Format the lines below, from the line containing "color = ' #7d8793'>Timestamp</font>" up to and including the line containing "been successfully paid.", as a JSON list of strings with one string per line. Leave out blank lines.

RECORDS FOR THE TASK:
____________________

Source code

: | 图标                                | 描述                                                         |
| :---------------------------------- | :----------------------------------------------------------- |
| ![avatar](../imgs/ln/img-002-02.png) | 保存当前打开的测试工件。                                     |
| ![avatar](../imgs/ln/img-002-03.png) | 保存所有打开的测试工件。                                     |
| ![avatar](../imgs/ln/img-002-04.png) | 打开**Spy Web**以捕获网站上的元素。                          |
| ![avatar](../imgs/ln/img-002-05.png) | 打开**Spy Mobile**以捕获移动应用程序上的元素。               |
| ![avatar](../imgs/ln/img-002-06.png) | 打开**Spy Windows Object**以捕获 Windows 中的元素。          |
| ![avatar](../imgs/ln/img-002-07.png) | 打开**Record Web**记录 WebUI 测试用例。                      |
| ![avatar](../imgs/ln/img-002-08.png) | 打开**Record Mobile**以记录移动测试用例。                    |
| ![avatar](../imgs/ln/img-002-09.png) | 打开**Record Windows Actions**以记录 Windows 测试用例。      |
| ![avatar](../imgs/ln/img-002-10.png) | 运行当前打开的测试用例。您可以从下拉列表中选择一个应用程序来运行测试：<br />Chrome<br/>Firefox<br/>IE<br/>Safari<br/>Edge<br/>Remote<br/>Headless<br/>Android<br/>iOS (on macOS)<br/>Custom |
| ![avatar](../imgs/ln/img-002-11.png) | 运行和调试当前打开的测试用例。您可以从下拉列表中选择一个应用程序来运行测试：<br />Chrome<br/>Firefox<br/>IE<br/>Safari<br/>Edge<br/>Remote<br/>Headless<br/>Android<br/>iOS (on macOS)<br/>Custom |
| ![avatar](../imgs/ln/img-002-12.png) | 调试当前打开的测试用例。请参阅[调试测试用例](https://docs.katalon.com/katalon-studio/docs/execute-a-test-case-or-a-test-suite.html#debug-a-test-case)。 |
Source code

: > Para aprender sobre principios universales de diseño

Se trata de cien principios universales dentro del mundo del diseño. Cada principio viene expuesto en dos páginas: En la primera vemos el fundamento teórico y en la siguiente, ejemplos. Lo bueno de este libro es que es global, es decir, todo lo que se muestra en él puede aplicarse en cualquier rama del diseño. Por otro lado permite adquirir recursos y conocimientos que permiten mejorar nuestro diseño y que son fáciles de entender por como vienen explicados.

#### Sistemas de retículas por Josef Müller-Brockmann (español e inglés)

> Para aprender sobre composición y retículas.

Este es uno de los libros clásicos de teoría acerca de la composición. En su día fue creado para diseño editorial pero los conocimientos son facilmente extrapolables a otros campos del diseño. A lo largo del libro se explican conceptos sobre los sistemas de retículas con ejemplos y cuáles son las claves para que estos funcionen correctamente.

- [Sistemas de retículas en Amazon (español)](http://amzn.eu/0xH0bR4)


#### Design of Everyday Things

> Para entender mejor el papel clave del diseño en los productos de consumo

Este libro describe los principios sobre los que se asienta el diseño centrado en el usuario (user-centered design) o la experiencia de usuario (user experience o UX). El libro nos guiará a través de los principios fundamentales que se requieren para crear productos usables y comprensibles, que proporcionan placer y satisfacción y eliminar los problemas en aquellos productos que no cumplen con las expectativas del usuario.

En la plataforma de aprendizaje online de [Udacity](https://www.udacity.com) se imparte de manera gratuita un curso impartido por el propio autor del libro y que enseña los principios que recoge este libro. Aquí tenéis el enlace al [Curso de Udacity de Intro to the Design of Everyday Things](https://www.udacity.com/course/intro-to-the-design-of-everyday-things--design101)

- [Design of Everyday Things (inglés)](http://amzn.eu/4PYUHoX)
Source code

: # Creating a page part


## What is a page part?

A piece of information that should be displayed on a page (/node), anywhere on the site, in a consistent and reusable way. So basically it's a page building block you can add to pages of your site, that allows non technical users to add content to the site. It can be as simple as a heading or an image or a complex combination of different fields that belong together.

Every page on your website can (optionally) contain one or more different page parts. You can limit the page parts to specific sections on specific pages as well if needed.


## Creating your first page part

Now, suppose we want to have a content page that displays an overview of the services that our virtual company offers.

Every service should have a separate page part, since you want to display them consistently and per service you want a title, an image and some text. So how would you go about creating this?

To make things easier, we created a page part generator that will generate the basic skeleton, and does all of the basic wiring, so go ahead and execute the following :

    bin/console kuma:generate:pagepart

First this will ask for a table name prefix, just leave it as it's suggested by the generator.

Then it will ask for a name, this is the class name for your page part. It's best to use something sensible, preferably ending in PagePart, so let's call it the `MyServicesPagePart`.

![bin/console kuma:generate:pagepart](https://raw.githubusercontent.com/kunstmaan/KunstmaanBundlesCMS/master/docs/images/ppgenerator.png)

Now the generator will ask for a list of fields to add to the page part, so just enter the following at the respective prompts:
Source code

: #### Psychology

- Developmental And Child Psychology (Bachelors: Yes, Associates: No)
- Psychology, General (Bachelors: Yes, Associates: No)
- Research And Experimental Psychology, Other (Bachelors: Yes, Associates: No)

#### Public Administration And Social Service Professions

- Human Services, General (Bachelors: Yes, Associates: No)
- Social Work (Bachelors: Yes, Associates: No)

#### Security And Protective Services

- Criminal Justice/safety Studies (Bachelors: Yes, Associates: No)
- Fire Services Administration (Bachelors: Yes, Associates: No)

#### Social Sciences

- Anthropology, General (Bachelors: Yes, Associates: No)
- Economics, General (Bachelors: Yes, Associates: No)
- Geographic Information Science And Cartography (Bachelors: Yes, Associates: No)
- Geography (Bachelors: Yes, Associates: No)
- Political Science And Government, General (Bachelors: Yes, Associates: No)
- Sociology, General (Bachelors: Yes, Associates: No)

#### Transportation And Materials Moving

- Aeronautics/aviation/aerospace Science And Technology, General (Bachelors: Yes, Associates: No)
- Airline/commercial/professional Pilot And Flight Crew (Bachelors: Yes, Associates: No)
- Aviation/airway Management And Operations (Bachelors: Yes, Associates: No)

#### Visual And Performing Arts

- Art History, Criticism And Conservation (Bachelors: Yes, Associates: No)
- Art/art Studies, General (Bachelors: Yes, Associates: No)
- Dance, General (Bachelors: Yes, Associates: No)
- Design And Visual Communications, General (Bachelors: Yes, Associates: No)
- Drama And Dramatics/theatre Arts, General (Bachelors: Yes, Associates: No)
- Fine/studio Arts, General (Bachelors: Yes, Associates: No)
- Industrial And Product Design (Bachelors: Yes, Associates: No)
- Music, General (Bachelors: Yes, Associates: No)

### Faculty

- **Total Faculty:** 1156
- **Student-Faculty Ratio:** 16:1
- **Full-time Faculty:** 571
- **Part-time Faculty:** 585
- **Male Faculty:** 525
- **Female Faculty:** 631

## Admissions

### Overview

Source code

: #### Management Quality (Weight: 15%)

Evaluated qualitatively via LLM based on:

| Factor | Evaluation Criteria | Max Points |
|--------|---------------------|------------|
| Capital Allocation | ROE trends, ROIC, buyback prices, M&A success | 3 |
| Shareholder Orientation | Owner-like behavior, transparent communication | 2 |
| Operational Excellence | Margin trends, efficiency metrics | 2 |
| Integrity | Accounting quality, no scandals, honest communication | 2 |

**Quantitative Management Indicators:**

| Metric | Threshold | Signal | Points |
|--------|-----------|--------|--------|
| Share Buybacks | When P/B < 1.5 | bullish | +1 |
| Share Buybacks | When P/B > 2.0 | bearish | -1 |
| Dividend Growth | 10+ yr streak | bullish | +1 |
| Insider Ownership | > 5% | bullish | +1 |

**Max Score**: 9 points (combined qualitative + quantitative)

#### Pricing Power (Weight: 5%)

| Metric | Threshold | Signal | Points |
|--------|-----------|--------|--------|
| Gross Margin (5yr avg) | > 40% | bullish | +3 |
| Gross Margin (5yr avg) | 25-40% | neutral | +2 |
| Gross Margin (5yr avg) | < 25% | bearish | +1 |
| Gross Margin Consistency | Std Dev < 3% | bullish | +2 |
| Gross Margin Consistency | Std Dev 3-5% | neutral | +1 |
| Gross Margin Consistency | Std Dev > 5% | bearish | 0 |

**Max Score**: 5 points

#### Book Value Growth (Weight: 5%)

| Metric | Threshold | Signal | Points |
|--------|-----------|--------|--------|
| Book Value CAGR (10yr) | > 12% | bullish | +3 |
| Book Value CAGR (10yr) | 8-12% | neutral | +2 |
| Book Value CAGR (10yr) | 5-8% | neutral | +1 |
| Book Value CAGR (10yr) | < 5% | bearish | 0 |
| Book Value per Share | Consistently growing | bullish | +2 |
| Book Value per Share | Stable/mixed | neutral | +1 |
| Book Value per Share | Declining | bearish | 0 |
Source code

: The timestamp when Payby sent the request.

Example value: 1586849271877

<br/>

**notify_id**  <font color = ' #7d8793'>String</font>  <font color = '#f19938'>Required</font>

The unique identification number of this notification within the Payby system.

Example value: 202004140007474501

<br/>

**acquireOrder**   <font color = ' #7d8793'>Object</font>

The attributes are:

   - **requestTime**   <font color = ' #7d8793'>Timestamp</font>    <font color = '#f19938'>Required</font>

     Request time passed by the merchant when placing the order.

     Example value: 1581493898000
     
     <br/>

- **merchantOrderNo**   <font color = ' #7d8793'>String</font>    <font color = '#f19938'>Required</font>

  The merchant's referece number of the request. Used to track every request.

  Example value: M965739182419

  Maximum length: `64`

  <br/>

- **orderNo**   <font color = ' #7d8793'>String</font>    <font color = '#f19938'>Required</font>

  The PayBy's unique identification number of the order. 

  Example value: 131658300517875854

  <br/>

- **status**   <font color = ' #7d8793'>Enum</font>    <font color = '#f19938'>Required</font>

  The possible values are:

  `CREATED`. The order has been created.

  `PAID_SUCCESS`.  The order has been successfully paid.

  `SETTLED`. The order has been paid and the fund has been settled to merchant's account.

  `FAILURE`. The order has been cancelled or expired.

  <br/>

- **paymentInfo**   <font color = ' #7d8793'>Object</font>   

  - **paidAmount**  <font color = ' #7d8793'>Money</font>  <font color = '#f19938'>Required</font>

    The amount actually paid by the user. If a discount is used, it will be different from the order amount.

____________________

SOLUTION FOR THIS TASK:
[
  "   - **requestTime**   <font color = ' #7d8793'>Timestamp</font>    <font color = '#f19938'>Required</font>",
  "     Request time passed by the merchant when placing the order.",
  "     Example value: 1581493898000",
  "     <br/>",
  "- **merchantOrderNo**   <font color = ' #7d8793'>String</font>    <font color = '#f19938'>Required</font>",
  "  The merchant's referece number of the request. Used to track every request.",
  "  Example value: M965739182419",
  "  Maximum length: `64`",
  "  <br/>",
  "- **orderNo**   <font color = ' #7d8793'>String</font>    <font color = '#f19938'>Required</font>",
  "  The PayBy's unique identification number of the order. ",
  "  Example value: 131658300517875854",
  "  <br/>",
  "- **status**   <font color = ' #7d8793'>Enum</font>    <font color = '#f19938'>Required</font>",
  "  The possible values are:",
  "  `CREATED`. The order has been created.",
  "  `PAID_SUCCESS`.  The order has been successfully paid."
]